## Instructions for the task
Please reproduce every line of the listing below word for word, adding or changing nothing.

-- Records start --

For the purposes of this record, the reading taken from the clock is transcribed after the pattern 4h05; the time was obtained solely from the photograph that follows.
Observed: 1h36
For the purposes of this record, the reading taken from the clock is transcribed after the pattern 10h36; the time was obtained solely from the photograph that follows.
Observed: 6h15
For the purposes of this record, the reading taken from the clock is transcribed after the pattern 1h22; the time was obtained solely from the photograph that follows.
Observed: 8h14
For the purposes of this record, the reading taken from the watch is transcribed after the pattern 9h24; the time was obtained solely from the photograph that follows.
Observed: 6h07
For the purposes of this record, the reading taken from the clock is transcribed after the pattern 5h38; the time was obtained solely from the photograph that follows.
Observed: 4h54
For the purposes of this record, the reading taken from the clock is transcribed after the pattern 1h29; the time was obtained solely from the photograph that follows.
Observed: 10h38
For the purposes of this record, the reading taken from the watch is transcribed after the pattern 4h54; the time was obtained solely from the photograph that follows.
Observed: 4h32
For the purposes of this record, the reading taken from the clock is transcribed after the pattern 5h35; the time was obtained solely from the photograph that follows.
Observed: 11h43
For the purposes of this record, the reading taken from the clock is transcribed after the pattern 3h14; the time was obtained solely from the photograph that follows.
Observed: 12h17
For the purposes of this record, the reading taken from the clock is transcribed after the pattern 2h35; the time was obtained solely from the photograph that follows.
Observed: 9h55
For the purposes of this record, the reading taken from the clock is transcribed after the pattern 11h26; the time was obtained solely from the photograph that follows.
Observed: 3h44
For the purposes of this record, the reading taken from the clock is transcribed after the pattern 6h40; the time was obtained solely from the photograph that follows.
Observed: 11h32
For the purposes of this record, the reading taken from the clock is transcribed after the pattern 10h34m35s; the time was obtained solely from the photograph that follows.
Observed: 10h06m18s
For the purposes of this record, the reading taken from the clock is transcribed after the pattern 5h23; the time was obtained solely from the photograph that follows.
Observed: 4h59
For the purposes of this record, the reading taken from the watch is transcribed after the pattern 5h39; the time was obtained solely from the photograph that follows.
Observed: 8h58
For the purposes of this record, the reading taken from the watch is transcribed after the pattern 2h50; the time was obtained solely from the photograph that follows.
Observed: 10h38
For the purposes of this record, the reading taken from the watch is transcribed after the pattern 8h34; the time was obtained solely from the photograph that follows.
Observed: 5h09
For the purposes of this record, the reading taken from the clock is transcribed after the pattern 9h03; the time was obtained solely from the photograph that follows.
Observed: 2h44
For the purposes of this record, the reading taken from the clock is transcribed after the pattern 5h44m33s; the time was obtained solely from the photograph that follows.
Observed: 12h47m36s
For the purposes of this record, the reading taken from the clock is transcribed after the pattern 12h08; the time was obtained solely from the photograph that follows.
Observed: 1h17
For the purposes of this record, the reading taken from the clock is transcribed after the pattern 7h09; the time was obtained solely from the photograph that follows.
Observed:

-- Records end --

## Answer
For the purposes of this record, the reading taken from the clock is transcribed after the pattern 4h05; the time was obtained solely from the photograph that follows.
Observed: 1h36
For the purposes of this record, the reading taken from the clock is transcribed after the pattern 10h36; the time was obtained solely from the photograph that follows.
Observed: 6h15
For the purposes of this record, the reading taken from the clock is transcribed after the pattern 1h22; the time was obtained solely from the photograph that follows.
Observed: 8h14
For the purposes of this record, the reading taken from the watch is transcribed after the pattern 9h24; the time was obtained solely from the photograph that follows.
Observed: 6h07
For the purposes of this record, the reading taken from the clock is transcribed after the pattern 5h38; the time was obtained solely from the photograph that follows.
Observed: 4h54
For the purposes of this record, the reading taken from the clock is transcribed after the pattern 1h29; the time was obtained solely from the photograph that follows.
Observed: 10h38
For the purposes of this record, the reading taken from the watch is transcribed after the pattern 4h54; the time was obtained solely from the photograph that follows.
Observed: 4h32
For the purposes of this record, the reading taken from the clock is transcribed after the pattern 5h35; the time was obtained solely from the photograph that follows.
Observed: 11h43
For the purposes of this record, the reading taken from the clock is transcribed after the pattern 3h14; the time was obtained solely from the photograph that follows.
Observed: 12h17
For the purposes of this record, the reading taken from the clock is transcribed after the pattern 2h35; the time was obtained solely from the photograph that follows.
Observed: 9h55
For the purposes of this record, the reading taken from the clock is transcribed after the pattern 11h26; the time was obtained solely from the photograph that follows.
Observed: 3h44
For the purposes of this record, the reading taken from the clock is transcribed after the pattern 6h40; the time was obtained solely from the photograph that follows.
Observed: 11h32
For the purposes of this record, the reading taken from the clock is transcribed after the pattern 10h34m35s; the time was obtained solely from the photograph that follows.
Observed: 10h06m18s
For the purposes of this record, the reading taken from the clock is transcribed after the pattern 5h23; the time was obtained solely from the photograph that follows.
Observed: 4h59
For the purposes of this record, the reading taken from the watch is transcribed after the pattern 5h39; the time was obtained solely from the photograph that follows.
Observed: 8h58
For the purposes of this record, the reading taken from the watch is transcribed after the pattern 2h50; the time was obtained solely from the photograph that follows.
Observed: 10h38
For the purposes of this record, the reading taken from the watch is transcribed after the pattern 8h34; the time was obtained solely from the photograph that follows.
Observed: 5h09
For the purposes of this record, the reading taken from the clock is transcribed after the pattern 9h03; the time was obtained solely from the photograph that follows.
Observed: 2h44
For the purposes of this record, the reading taken from the clock is transcribed after the pattern 5h44m33s; the time was obtained solely from the photograph that follows.
Observed: 12h47m36s
For the purposes of this record, the reading taken from the clock is transcribed after the pattern 12h08; the time was obtained solely from the photograph that follows.
Observed: 1h17
For the purposes of this record, the reading taken from the clock is transcribed after the pattern 7h09; the time was obtained solely from the photograph that follows.
Observed:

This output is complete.